Home > Uncategorized > California Supreme Court: state privacy law not preempted by FCRA

California Supreme Court: state privacy law not preempted by FCRA

June 17, 2011

Most FCRA defense lawyers, myself included, tend to think of the consumer reporting as something that is exclusively federal:  the FCRA is a federal law, so we assume that lawsuits involving consumer reports present federal questions to be decided by federal courts.

It doesn’t always work that way.  The FCRA does preempt state laws to a significant extent.  But it does not completely preempt them:  states can and do pass laws that supplement the FCRA.  (As I mentioned just last week, Ohio is considering whether to ban the use of consumer reports by employers, something that is permitted by the FCRA).  But even so, we tend to think that federal courts will decide whether a state law is preempted or not.

Confounding this conventional wisdom, the California Supreme Court recently decided a dispute between a California consumer and a California dentist over whether the dentist violated California law when it provided medical records to a debt collector regarding a $600 debt that the consumer had not paid.  (Because the suit was between two state residents and involved less than $75,000, and because case law indicates that state courts are just as able to resolve federal preemption issues as are federal courts, the dispute was heard by California state courts and not by federal courts).

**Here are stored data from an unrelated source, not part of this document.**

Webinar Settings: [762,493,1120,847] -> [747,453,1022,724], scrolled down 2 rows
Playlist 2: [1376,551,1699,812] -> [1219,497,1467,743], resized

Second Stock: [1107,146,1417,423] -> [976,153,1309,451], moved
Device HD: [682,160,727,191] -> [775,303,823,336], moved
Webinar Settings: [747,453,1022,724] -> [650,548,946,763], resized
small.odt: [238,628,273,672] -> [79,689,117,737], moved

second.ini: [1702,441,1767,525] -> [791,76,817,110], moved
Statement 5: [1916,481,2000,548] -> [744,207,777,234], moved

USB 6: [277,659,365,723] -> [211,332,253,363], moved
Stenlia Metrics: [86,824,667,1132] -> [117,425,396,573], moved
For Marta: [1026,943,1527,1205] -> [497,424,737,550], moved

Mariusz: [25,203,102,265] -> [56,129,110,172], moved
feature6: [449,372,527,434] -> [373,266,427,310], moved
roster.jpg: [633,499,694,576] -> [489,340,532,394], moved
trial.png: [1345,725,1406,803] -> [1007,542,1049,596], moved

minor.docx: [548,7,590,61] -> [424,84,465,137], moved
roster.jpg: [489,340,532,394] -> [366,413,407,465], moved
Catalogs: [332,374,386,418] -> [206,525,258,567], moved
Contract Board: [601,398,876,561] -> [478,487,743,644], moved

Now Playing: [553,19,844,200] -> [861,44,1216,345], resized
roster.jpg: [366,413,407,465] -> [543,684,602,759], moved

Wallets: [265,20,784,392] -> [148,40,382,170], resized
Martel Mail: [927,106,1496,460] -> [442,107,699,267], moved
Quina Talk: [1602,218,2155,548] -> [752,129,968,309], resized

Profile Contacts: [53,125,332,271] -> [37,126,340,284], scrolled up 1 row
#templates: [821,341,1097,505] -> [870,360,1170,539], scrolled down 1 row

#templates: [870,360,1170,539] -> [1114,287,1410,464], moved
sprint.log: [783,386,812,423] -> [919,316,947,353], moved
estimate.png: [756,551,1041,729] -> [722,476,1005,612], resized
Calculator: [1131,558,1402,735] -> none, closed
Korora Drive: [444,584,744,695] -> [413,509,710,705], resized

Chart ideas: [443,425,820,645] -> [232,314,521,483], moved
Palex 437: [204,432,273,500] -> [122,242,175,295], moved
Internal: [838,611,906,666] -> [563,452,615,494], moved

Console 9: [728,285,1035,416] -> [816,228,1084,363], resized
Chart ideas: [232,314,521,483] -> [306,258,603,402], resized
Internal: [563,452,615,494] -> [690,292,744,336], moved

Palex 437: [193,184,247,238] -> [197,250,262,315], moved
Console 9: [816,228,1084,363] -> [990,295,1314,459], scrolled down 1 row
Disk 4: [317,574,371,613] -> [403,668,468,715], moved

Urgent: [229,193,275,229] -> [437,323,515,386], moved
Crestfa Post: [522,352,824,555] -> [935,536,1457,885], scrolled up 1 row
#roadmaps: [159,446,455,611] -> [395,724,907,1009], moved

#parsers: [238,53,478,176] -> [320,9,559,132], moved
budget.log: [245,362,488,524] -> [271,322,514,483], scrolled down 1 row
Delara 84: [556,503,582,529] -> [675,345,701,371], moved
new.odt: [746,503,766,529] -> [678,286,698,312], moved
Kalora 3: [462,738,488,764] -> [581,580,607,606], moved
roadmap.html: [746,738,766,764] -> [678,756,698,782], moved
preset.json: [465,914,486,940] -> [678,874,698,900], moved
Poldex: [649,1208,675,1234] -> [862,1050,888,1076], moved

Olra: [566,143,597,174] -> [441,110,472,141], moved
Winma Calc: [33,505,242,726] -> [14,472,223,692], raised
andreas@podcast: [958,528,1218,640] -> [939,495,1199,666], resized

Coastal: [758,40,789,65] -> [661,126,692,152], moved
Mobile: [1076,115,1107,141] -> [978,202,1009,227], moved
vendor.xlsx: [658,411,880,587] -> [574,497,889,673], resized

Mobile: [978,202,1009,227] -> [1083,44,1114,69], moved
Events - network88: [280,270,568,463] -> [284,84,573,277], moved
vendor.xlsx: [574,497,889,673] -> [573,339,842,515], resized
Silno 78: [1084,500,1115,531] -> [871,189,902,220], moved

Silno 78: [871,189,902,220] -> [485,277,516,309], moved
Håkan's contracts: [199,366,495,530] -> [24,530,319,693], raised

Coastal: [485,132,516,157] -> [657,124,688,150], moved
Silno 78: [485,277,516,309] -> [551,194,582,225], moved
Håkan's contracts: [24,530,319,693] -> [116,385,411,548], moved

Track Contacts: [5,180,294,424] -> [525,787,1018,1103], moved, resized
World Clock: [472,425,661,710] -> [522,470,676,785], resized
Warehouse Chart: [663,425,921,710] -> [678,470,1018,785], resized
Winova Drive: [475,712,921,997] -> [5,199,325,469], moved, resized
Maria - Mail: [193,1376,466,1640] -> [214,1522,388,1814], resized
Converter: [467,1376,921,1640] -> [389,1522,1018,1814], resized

The Court ruled that the FCRA does not preempt the California Confidentiality of Medical Information Act.  This California law went beyond the FCRA and another federal law (HIPAA, involving medical records) and allegedly prohibited the dentist from disclosing the records to the debt collector.  The consumer sued for violations of this California law.  The state trial court and the intermediate state appeals court both held that the California law was preempted by the FCRA.  But the California Supreme Court has just reversed that finding.  We don’t know yet whether the dentist violated the California law – further proceedings in the trial court will decide that question (if the parties don’t settle first).  But we do know that California creditors and debt collectors now have another law to consider when they engage in debt collection efforts.